Strukturelle Verschiebungen am Arbeitsmarkt haben bewirkt, dass der durchschnittliche Bruttorealbezug in den unteren Einkommensklassen von 1995 bis 2012 deutlich gesunken ist; Steigerungen gab es fast ausschließlich für die bestverdienenden 40 %. Auch die Einkommensverteilung innerhalb der Gruppe der unselbständig Beschäftigten stellt sich somit sehr ungleich dar: Die obersten 20 % der LohneinkommensbezieherInnen bekommen fast die Hälfte des "Kuchens", die untersten 20 % lediglich zwei Prozent. Das hängt u.a. auch mit der Verbreitung von geringfügiger Beschäftigung, Teilzeitbeschäftigung und Saisonbeschäftigung zusammen. Die Teilzeitquote unselbstständig beschäftigter Frauen beträgt bereits 47 %. Weiters wird darauf hingewiesen, dass die Einkommensunterschiede (auf Basis Stundenlöhne) zwischen Männern und Frauen zu den höchsten der EU zählen; dies zeige sich auch entlang von Branchen (Stichwort: frauentypische Berufe).

Etwas geringere Unterschiede gibt es, wenn man die Haushaltseinkommen als Vergleichsgrundlage heranzieht. Auf die 20 % Haushalte mit den niedrigsten Einkommen entfallen 8 % des gesamten verfügbaren Einkommens, auf das oberste Fünftel 37 %. Generell sind die Haushaltseinkommen seit 2008 um 13 % und damit um 3 % Prozent stärker als die Inflation gestiegen. Die meisten Haushalte hatten reale Einkommenssteigerungen. Der Grund dafür liegt in der steigenden Erwerbsbeteiligung von Frauen. Das verfügbare mittlere Haushaltseinkommen (Median) betrug 2013 1.840 € pro Monat.

| UNTERSUCHTE DATEN |
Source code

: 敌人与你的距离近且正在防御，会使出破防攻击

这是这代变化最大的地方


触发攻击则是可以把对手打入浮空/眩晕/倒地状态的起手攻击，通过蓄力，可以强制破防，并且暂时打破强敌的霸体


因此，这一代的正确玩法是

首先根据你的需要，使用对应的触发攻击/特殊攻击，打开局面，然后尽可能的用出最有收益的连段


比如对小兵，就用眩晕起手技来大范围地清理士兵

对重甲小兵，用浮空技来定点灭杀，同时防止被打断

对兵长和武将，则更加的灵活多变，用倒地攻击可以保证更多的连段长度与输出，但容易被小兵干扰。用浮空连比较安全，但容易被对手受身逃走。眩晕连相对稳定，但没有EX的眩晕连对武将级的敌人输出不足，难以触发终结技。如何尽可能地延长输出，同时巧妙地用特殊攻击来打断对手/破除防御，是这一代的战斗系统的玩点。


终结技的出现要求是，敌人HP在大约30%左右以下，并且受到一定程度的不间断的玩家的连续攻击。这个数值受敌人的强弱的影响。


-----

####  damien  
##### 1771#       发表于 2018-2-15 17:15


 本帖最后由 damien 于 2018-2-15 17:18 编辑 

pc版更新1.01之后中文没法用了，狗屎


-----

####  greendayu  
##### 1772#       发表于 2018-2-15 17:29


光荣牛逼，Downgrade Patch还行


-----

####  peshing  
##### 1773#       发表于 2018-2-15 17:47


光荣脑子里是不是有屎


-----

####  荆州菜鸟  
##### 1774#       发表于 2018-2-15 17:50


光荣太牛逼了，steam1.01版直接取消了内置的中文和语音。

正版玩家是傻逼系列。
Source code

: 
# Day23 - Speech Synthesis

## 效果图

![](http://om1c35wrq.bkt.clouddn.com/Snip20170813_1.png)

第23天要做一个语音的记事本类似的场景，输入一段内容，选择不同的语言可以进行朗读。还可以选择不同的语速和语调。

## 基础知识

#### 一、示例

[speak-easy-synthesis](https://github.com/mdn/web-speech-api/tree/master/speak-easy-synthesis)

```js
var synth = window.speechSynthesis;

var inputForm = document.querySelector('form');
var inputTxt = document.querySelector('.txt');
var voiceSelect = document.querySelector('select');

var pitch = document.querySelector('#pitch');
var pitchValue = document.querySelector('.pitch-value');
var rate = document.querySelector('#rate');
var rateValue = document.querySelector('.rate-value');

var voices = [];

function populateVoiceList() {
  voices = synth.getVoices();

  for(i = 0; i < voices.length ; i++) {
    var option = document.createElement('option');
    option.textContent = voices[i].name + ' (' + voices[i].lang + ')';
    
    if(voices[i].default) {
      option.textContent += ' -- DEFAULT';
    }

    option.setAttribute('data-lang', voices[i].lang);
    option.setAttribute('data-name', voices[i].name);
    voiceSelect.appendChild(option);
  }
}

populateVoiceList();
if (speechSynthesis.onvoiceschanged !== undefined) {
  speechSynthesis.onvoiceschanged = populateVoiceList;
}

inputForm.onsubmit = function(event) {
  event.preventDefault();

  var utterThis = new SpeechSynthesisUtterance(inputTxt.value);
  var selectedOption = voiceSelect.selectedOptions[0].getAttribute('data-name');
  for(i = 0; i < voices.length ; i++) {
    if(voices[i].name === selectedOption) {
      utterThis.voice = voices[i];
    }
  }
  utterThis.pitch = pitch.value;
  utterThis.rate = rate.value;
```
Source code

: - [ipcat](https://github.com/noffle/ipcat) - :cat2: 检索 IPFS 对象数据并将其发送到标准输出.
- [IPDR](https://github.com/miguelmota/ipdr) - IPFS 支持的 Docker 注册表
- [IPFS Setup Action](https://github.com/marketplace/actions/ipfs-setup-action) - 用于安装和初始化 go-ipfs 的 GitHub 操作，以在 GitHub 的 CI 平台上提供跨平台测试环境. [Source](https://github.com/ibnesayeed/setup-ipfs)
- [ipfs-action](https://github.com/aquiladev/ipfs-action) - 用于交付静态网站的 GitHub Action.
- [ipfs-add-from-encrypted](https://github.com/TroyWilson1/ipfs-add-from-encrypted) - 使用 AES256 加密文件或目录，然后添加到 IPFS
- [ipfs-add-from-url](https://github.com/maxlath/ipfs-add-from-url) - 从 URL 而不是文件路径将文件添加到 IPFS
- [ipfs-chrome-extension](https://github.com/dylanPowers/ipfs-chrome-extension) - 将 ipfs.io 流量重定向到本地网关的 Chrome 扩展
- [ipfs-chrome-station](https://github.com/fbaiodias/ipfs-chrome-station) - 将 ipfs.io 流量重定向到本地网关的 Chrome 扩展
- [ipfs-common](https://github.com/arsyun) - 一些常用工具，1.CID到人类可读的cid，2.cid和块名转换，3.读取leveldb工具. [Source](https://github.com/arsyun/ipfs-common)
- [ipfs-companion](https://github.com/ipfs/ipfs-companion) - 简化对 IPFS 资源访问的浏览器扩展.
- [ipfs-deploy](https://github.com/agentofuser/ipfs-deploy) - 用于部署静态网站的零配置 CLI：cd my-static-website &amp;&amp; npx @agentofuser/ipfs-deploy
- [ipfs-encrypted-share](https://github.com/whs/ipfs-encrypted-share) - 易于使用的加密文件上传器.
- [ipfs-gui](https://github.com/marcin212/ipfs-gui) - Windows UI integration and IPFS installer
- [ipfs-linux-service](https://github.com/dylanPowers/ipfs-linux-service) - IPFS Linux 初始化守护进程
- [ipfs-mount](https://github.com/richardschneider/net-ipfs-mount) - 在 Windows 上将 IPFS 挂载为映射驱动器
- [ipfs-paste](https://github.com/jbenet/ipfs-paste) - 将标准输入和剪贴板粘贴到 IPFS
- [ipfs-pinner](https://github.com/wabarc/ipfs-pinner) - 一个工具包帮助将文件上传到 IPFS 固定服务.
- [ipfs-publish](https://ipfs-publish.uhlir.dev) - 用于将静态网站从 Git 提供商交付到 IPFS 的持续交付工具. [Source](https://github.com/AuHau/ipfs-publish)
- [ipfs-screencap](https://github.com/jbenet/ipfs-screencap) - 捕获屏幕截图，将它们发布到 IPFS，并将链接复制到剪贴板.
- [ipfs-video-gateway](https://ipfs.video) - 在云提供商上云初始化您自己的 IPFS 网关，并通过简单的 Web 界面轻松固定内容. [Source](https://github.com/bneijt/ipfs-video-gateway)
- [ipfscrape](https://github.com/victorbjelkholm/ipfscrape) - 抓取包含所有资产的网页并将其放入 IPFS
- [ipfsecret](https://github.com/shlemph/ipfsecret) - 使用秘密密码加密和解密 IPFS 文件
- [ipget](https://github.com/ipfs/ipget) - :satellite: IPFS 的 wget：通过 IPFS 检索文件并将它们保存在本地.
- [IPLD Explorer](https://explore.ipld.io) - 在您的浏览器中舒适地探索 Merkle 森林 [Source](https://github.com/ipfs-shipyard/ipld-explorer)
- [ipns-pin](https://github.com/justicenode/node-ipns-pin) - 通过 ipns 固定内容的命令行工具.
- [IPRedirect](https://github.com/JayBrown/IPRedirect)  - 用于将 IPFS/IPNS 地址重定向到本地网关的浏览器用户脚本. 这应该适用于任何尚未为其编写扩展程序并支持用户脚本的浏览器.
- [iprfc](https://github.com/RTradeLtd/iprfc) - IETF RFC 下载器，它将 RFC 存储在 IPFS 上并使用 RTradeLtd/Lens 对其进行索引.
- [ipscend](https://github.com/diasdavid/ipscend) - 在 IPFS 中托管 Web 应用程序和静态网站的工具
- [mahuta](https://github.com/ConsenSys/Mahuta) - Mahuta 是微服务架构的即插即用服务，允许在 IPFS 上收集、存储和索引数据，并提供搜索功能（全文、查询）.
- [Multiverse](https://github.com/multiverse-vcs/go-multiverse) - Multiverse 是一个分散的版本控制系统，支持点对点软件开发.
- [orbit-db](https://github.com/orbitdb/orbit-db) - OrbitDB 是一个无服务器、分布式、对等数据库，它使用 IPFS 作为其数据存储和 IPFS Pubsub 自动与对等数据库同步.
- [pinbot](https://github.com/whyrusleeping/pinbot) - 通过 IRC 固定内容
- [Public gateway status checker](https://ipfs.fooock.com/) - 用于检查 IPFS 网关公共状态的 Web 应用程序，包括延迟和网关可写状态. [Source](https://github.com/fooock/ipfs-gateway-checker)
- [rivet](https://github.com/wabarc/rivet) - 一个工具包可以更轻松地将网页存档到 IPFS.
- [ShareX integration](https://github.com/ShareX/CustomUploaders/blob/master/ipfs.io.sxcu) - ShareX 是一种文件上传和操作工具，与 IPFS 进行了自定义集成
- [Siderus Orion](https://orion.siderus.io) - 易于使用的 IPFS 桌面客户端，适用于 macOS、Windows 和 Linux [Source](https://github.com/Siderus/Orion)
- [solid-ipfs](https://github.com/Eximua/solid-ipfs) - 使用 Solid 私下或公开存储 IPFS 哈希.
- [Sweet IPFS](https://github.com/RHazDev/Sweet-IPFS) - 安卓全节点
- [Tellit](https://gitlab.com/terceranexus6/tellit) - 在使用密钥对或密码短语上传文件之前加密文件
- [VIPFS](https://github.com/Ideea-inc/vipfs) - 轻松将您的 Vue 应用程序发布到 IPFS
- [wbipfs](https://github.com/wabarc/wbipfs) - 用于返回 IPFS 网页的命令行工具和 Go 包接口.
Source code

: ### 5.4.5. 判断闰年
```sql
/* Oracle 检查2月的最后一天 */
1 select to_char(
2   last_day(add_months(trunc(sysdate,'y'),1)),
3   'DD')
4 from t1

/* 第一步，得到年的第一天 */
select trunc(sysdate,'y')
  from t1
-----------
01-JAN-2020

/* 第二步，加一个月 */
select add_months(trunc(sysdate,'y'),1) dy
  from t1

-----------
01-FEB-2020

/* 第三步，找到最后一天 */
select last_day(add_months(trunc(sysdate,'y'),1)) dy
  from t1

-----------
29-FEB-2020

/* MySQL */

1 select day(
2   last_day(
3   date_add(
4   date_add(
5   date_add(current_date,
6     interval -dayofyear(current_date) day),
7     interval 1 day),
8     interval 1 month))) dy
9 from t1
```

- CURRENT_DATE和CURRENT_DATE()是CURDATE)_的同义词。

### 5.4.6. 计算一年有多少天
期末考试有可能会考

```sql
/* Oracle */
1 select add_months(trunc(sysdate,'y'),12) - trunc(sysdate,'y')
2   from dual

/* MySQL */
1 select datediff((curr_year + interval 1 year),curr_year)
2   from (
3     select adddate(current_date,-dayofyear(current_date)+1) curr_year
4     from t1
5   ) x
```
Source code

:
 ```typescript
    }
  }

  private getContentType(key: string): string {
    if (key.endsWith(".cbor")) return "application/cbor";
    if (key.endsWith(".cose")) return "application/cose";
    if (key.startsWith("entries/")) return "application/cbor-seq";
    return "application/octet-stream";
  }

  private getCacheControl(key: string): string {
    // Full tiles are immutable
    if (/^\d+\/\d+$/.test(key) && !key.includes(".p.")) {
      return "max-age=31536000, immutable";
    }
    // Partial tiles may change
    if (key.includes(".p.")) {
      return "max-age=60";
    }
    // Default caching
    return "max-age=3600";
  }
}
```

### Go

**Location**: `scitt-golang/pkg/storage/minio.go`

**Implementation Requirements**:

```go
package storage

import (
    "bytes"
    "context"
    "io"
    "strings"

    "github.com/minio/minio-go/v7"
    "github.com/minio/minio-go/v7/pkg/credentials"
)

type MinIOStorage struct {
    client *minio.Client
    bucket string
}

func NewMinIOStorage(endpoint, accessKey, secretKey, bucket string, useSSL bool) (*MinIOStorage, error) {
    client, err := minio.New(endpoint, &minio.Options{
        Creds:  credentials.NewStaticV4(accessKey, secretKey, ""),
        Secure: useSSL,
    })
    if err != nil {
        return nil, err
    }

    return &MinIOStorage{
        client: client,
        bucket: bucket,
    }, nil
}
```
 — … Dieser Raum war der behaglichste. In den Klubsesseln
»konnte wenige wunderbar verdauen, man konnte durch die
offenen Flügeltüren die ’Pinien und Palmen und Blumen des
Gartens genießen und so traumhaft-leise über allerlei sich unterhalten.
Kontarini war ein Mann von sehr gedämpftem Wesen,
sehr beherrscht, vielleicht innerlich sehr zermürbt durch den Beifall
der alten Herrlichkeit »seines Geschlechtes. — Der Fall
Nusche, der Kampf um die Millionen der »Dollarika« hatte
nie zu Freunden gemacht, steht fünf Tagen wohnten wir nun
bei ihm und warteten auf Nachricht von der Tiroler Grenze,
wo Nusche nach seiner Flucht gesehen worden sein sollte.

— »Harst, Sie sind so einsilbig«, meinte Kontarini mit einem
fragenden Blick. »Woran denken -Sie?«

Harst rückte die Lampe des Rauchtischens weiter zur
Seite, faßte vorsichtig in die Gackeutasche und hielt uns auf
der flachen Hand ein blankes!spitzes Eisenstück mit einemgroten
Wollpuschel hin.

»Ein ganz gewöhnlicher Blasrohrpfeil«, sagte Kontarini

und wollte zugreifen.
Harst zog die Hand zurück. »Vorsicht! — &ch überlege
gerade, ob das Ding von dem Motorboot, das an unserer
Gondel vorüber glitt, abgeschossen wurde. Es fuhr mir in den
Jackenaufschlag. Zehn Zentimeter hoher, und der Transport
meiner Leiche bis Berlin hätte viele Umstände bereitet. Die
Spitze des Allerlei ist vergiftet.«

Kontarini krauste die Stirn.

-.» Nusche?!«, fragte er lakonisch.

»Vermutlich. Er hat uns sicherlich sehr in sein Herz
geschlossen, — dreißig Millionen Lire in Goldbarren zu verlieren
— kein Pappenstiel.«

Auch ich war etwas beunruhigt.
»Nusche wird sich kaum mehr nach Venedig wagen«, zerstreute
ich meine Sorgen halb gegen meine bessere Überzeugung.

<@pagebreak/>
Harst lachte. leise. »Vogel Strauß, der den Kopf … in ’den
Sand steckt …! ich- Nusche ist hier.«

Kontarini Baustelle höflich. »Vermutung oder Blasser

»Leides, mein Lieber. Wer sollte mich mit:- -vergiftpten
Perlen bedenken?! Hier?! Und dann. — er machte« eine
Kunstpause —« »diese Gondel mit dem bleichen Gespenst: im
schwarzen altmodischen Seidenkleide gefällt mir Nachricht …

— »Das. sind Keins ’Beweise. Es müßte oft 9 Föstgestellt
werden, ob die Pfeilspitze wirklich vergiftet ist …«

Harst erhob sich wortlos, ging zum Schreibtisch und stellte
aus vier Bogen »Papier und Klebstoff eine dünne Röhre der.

| AUFGABENDETAILS |
Wie hoch war laut dem Auszug zur Einkommensverteilung das mittlere verfügbare Haushaltseinkommen (Median) im Jahr 2013?

| ANTWORT ZUR ÜBUNG |
1.840 € pro Monat.